Input records:
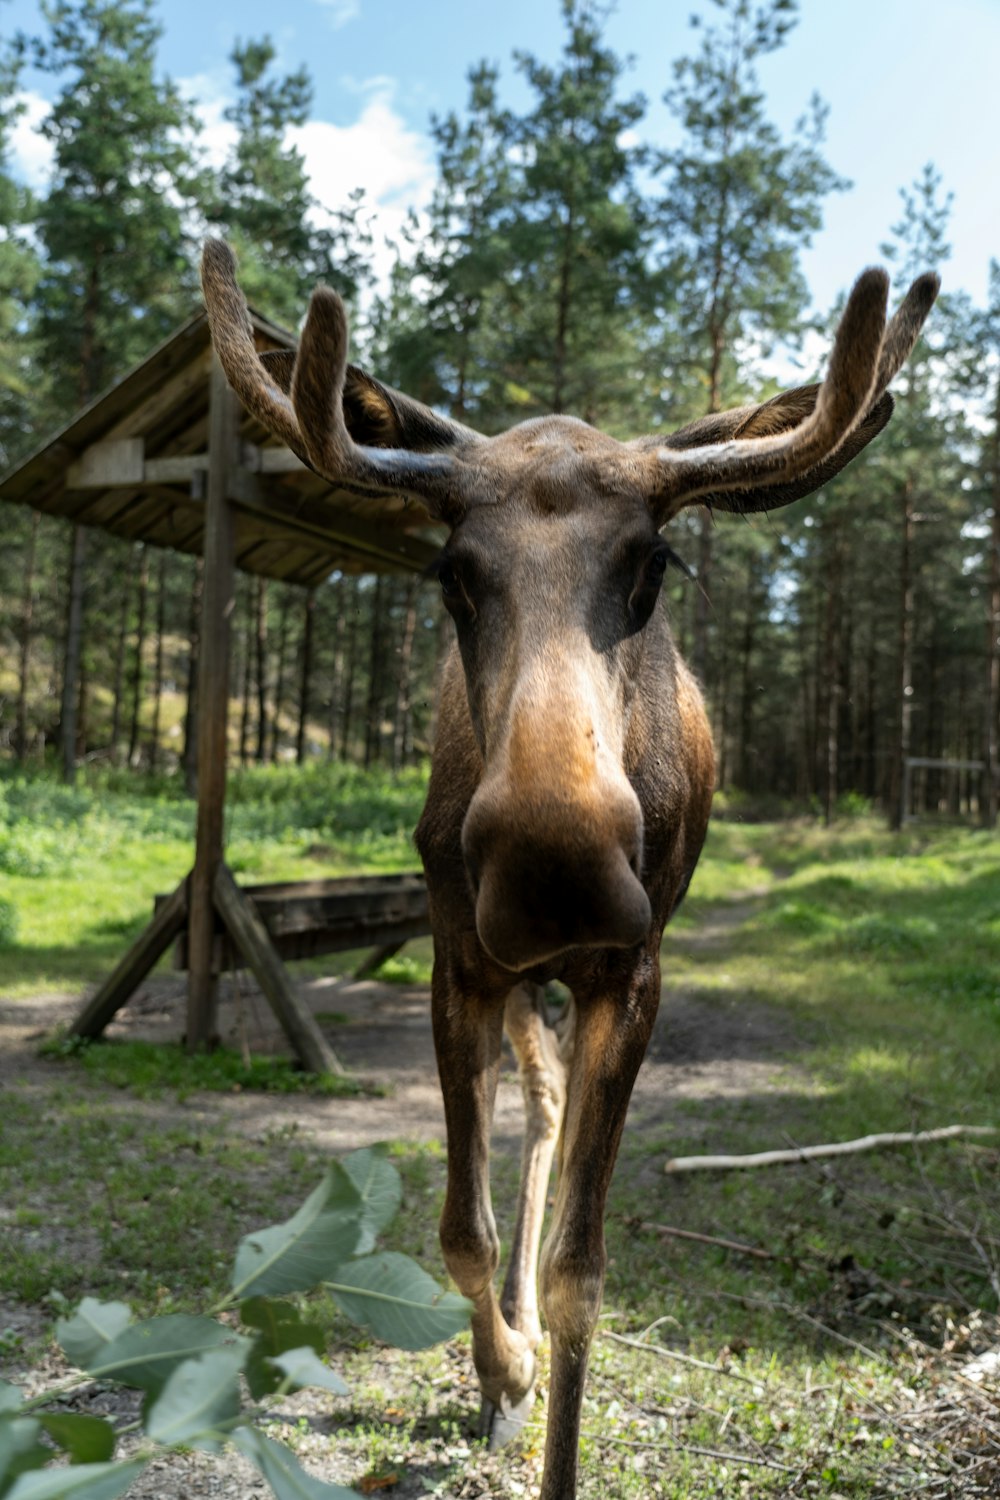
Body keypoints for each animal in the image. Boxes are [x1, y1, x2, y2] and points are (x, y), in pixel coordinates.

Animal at [200, 240, 941, 1494]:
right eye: (452, 572)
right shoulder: (460, 960)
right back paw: (506, 1363)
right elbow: (461, 1228)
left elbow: (580, 1274)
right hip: (511, 973)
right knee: (536, 1098)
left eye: (653, 564)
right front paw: (501, 1370)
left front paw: (544, 1388)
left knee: (551, 1110)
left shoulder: (630, 974)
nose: (557, 870)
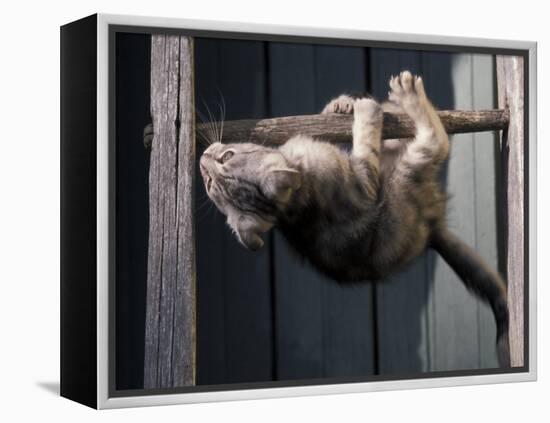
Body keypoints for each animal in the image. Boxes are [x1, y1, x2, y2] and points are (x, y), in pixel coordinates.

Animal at [199, 71, 512, 366]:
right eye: (211, 178)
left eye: (225, 158)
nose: (202, 159)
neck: (291, 207)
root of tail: (432, 229)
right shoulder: (363, 187)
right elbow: (366, 147)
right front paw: (365, 114)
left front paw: (338, 106)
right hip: (409, 170)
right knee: (436, 141)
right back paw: (408, 97)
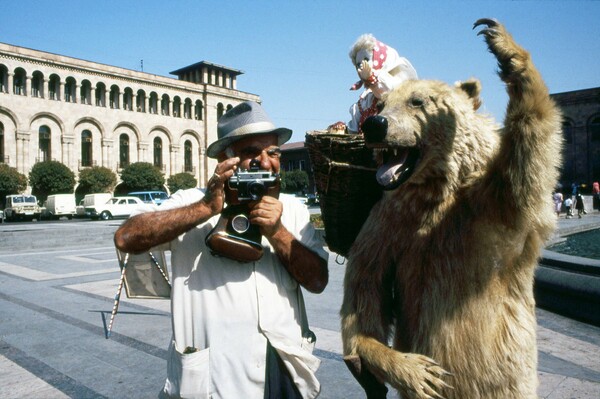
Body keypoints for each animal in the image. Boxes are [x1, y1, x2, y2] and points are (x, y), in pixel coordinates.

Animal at [342, 18, 564, 399]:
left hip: (511, 382)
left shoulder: (487, 206)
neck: (435, 192)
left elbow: (526, 169)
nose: (375, 125)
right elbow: (365, 291)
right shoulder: (387, 222)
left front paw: (504, 47)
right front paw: (414, 370)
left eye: (417, 101)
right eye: (381, 104)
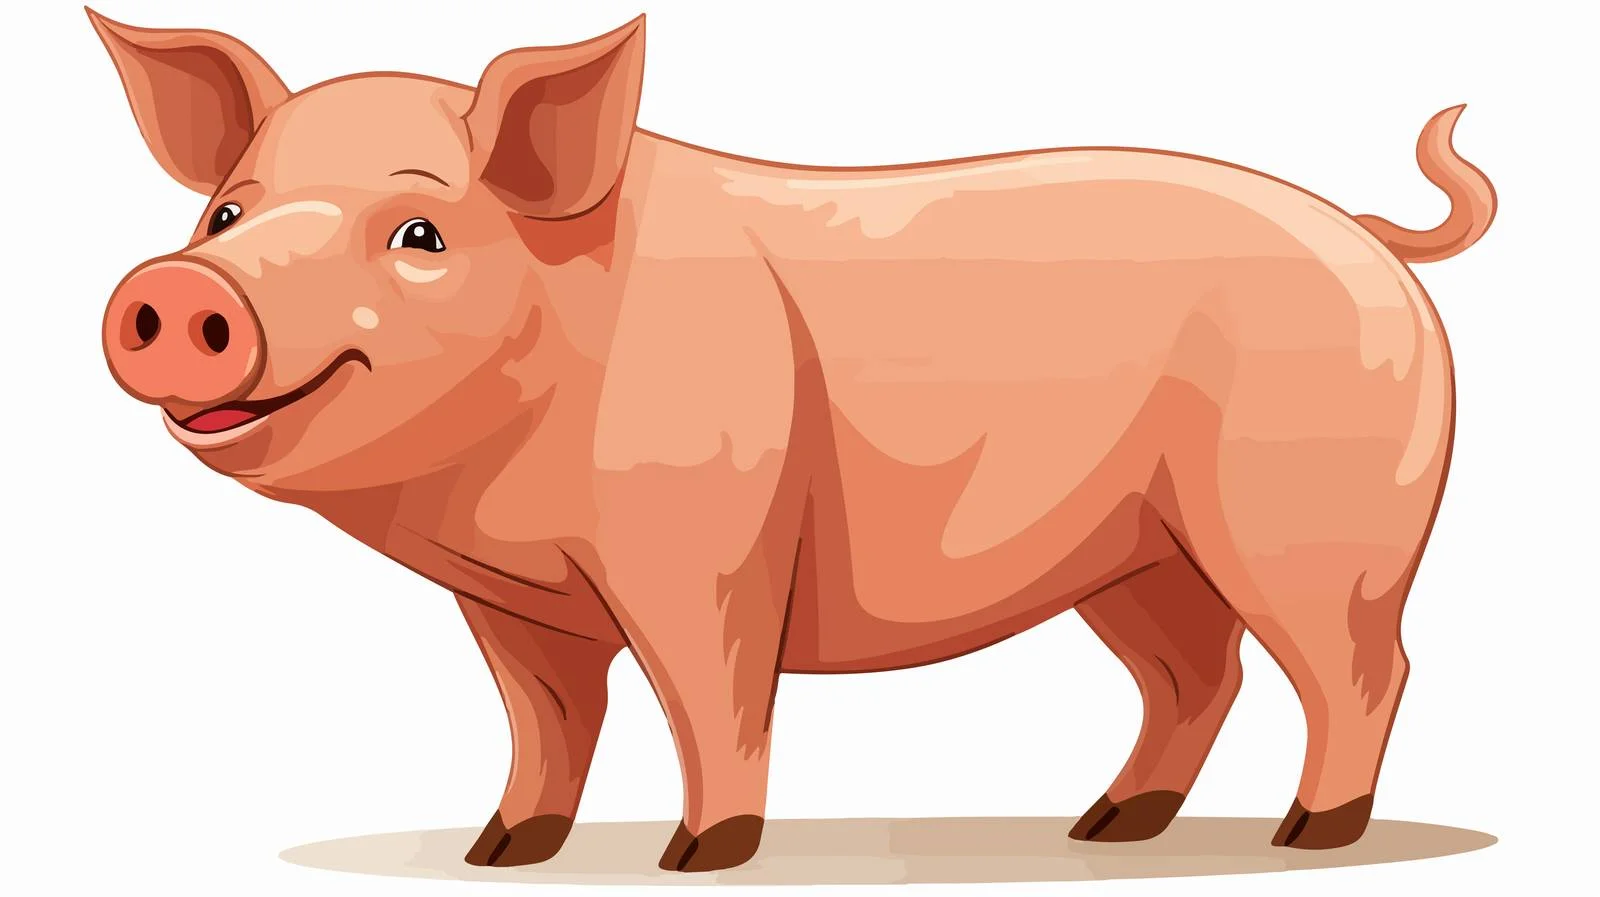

Exercise objective:
Each record must be returned exactly as it stands, and the images omitted.

Answer to the problem:
Body keypoints for each animal in the image. Boxes are [x1, y1, x2, y2] and points are (x, y), in pixel coordinates.

Animal at [200, 240, 941, 1494]:
right eye: (452, 572)
right shoulder: (460, 960)
right back paw: (506, 1363)
right elbow: (461, 1228)
left elbow: (580, 1274)
right hip: (511, 973)
right knee: (536, 1098)
left eye: (653, 564)
right front paw: (501, 1370)
left front paw: (544, 1388)
left knee: (551, 1110)
left shoulder: (630, 974)
nose: (557, 870)
Body keypoints for each animal in the image. Boxes are [x1, y1, x2, y2] and points are (x, y), in pixel coordinates.

Animal at [199, 71, 512, 366]:
right eye: (211, 178)
left eye: (225, 158)
nose: (202, 159)
neck: (291, 207)
root of tail: (432, 229)
right shoulder: (363, 187)
right elbow: (366, 147)
right front paw: (365, 114)
left front paw: (338, 106)
right hip: (409, 170)
right knee: (436, 141)
right back paw: (408, 97)
Body keypoints for each animal in the image. Boxes are [x1, y1, x2, y2] and points are (x, y), in pixel coordinates.

Animal at [342, 18, 564, 399]:
left hip: (511, 382)
left shoulder: (487, 206)
neck: (435, 192)
left elbow: (526, 169)
nose: (375, 125)
right elbow: (365, 291)
right shoulder: (387, 222)
left front paw: (504, 47)
right front paw: (414, 370)
left eye: (417, 101)
right eye: (381, 104)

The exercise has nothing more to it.